+++ TEXT SHOWN +++

Unknown host exception disconnects the kubernetes agent on Jenkins 2.361.1

juandyego1983 · March 17, 2023, 8:15am

This issue occurs after migrating Jenkins version from 2.319.1 to 2.361.1.
On Jenkins version 2.319.1 doesnt occur. Only occurs on Jenkins version 2.361.1
Error occurs intermittently: Kubernetes JNLP container terminated with error code 255.

Console logs:

With Kubernetes plugin version 1.31 on Jenkins 2.319.1 it retries the pod creation while on plugin version 3704.va_08f0206b_95e on Jenkins 2.361.1 it doesn’t retry.
Is there any configuration parameter for that theme in the plugin?
On the other hand, is there a parameter in the plugin to configure the waiting time for the POD to wake up?

Jenkins version 2.319.1 with Kubernetes plugin version 1.31 does not have any timeout options configured in the arguments.

Jenkins version 2.361.1 with Kubernetes plugin version 3704.va_08f0206b_95e has these arguments configured:
-Dkubernetes.websocket.timeout=60000
-Dorg.csanchez.jenkins.plugins.kubernetes.pipeline.ContainerExecDecorator.websocketConnectionTimeout=60000

poddingue · March 17, 2023, 8:57am

Hello @juandyego1983 and welcome to this community

It would be handier next time if you could paste your anonymized logs in a text format.
It seems that there are some changes between the Kubernetes plugin versions and Jenkins versions that might be causing the issue. It’s possible that the Kubernetes plugin version 3704.va_08f0206b_95e has different default behavior or configuration compared to version 1.31 that is causing the pod creation to fail.

Regarding your question about the waiting time for the pod to wake up, there is a configuration parameter in the Kubernetes plugin called podRetention. This parameter specifies the time period for which a pod will be retained after a build has finished. You can configure this parameter to control the waiting time for the pod to wake up.

In addition, you can try increasing the timeout value using the -Dkubernetes.websocket.timeout argument in the Jenkins JVM options. This argument increases the timeout value for WebSocket connections between Jenkins and the Kubernetes cluster.

+++

#### WHAT YOU NEED TO DO
[A] Reproduce word for word the part of the Jenkins agent thread running from "Hello @juandyego1983 and" down to "to wake up.".
[B] In the Jenkins agent thread, what error code did the Kubernetes JNLP container terminate with?
[C] Extend the Jenkins agent thread, starting right after its final sentence.

+++ DATASET +++

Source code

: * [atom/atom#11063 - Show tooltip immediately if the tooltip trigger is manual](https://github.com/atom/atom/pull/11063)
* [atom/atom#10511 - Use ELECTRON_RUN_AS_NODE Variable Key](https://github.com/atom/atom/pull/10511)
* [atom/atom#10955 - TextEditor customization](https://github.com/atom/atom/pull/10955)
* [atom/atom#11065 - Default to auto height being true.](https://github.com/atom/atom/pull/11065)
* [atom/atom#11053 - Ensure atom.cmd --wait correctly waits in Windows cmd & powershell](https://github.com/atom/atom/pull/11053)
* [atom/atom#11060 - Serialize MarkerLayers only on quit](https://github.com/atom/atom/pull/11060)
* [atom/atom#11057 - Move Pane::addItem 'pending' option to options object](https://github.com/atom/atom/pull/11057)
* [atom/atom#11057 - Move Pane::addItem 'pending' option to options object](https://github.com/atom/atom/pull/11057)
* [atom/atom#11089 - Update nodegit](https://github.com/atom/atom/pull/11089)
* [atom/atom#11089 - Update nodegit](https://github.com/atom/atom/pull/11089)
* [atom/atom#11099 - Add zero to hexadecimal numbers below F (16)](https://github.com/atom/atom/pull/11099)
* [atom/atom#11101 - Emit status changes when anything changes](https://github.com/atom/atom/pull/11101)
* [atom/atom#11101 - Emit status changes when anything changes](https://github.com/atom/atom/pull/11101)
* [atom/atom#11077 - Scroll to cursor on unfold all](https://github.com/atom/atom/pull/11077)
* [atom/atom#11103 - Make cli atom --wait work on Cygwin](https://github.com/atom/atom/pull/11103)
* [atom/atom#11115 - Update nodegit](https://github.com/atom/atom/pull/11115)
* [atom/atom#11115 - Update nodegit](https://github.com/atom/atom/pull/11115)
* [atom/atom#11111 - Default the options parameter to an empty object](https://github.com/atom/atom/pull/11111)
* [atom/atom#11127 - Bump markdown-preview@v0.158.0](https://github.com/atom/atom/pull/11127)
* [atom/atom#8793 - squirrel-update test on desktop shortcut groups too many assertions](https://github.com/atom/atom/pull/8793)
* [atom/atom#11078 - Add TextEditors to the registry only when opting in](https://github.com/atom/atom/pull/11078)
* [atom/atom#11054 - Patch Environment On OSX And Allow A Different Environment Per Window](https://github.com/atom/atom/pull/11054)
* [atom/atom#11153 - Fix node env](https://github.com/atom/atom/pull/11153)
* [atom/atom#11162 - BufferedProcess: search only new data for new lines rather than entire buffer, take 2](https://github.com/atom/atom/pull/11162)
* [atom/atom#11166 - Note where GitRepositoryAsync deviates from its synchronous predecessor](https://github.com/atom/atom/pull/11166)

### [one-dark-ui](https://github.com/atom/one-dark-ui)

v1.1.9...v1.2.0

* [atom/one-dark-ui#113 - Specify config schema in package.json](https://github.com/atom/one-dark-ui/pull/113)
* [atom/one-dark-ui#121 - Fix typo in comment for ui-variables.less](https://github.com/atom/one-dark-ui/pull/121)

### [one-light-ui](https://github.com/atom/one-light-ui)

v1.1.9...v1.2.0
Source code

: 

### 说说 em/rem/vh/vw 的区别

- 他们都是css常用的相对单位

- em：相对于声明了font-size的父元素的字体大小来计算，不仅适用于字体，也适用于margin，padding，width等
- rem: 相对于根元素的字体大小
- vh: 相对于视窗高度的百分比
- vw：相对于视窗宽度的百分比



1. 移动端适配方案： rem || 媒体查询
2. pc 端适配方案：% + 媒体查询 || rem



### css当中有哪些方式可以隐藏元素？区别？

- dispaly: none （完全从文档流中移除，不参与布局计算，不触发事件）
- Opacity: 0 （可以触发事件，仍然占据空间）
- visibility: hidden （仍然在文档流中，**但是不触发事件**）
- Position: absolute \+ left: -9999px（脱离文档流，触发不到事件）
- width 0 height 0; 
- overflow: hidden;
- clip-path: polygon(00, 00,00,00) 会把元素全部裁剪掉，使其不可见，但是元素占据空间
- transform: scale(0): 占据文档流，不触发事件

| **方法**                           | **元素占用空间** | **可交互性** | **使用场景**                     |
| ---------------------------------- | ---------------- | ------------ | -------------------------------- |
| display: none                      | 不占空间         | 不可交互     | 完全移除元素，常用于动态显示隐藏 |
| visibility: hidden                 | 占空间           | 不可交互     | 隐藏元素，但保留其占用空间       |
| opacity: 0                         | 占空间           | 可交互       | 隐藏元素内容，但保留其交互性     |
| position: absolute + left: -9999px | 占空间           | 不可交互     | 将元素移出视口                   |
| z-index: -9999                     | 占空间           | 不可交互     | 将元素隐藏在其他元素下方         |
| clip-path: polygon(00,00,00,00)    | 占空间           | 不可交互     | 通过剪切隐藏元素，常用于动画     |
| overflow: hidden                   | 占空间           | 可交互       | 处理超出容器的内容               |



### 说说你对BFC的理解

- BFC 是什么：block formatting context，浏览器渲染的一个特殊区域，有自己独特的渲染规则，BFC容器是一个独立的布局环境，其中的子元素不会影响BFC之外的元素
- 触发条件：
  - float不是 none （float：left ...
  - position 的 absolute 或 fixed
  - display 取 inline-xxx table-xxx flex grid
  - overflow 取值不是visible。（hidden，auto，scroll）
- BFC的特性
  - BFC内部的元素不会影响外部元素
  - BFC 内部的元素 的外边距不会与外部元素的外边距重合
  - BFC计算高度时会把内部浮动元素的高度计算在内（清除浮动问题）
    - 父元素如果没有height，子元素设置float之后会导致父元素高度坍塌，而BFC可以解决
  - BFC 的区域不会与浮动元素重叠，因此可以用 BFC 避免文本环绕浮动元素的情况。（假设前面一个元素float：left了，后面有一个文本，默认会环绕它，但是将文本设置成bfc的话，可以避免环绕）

+++

#### TASK-BY-TASK ANSWERS
[A]
Hello @juandyego1983 and welcome to this community

It would be handier next time if you could paste your anonymized logs in a text format.
It seems that there are some changes between the Kubernetes plugin versions and Jenkins versions that might be causing the issue. It’s possible that the Kubernetes plugin version 3704.va_08f0206b_95e has different default behavior or configuration compared to version 1.31 that is causing the pod creation to fail.

Regarding your question about the waiting time for the pod to wake up, there is a configuration parameter in the Kubernetes plugin called podRetention. This parameter specifies the time period for which a pod will be retained after a build has finished. You can configure this parameter to control the waiting time for the pod to wake up.

[B] Error code 255.

[C]
juandyego1983 · March 17, 2023, 9:23am

Thank you very much for the answer and welcome to the community! I’m in for the next one to add the text instead of the image
Would you know where that PodRetention configuration is configured?
Thanks again.

poddingue · March 17, 2023, 9:35am

You’re welcome.

The PodRetention configuration can be set in the Kubernetes cloud configuration in the Jenkins Global Configuration. Here’s how to do it:

Go to Jenkins home page.
Click on “Manage Jenkins” link.
Click on “Configure System” link.
Scroll down to the “Cloud” section.
Find your Kubernetes cloud configuration and click on the “Advanced” button.
Scroll down to the “Pod Template” section.
Set the value of “Pod Retention” to the desired duration in seconds. The default value is 30 seconds.

Once you have made the changes, don’t forget to click the “Save” button at the bottom of the page to apply them.

juandyego1983 · March 17, 2023, 10:59am

Thanks again, in both Jenkins version are equals.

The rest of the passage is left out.